Here are some specific techniques you can use to expand your design skill set.
Schedule and plan ahead
It’s nice to say you’re going to start on a fun side project “one day”. But unless you take the time to plan out exactly what you’re going to do and how you’re going to do it, it doesn’t count.
One of the biggest mistakes many designers make is that they don’t give the same serious consideration to their personal projects as they do to their client work. The sooner you adopt the mindset that exploring new creative avenues is the most important thing you can do as a designer, the faster your career will take off.
Personal work always matters more
Client work has two functions:
- To provide someone else with a solution to their problem (for a fee)
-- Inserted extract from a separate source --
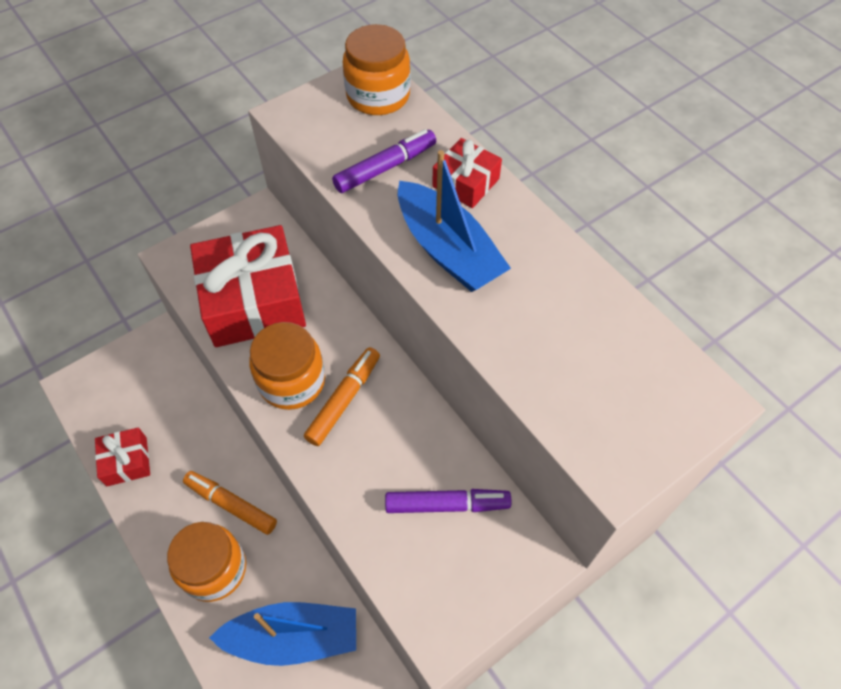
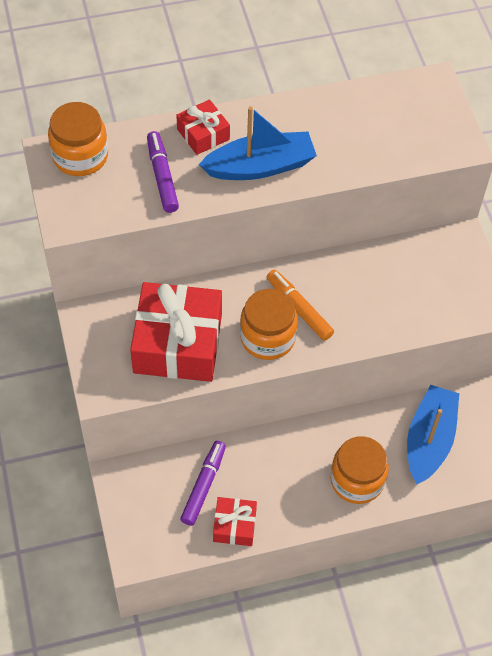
camera: 70 degrees left, 0 degrees up
orange marker [183,471,277,535] -> none
purple marker [385,489,512,513] -> purple marker moved to [180,441,226,526]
- To show new potential clients that you’re competent enough to handle their design problems
It’s a closed cycle, and while it does allow you to pay your bills, client work alone is not going to take you to the heights within the industry that you dream about.
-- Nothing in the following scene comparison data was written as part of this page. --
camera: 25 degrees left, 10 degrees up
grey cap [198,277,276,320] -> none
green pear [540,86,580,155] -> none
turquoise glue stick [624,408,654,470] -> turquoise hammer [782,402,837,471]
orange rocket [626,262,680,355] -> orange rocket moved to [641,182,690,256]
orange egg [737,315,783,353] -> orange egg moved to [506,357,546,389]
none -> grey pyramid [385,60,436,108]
It will be much easier to make time for side projects and exploration, if you remind yourself that that is literally your ticket to catching the attention of those elusive, high-end clients you’d really like to work for.
One skill at a time
It can be overwhelming at times to attempt to fill every single need that your clients have. Whether it’s a code, new logo or brand redesign, UX, or even photography or copywriting, clients seem to be looking more and more for a jack-of-all-trades when they hire a freelancer.
If you really want to have multiple specialties, there is a way to develop them without driving yourself nuts in the process. Simply take one single skill you want to learn and develop a project that deals specifically with that skill. Don’t add in anything else to your agenda. You want to focus and get really good at that one thing before moving on to something new. If you try to take on multiple skills at once, you’ll just end up confusing yourself even more, and nothing will get done.
Start with a sketch
Sketching out your ideas on paper (not in Photoshop or Illustrator) can help open up your imagination in ways you might not even expect. If you leap into Photoshop with every new side project, give sketching a try. When you put the tablet down and pick up a real pencil, the ideas flow much more easily and quickly. Complex design problems you could have been chewing over for days suddenly disappear.
Don’t get stuck
If you find that you’re just not seeing any improvement in your new skill area, no matter how much you practice, it may be time to take some drastic measures. For a skill you absolutely must learn to increase your appeal to clients, taking a class or getting a tutor is almost always worth the investment.
Alternatively, you can make friends with a talented person in that industry and ask them to critique your work. It may be that you’re just slightly off in your process. And once you correct your course, you’ll begin to see major results.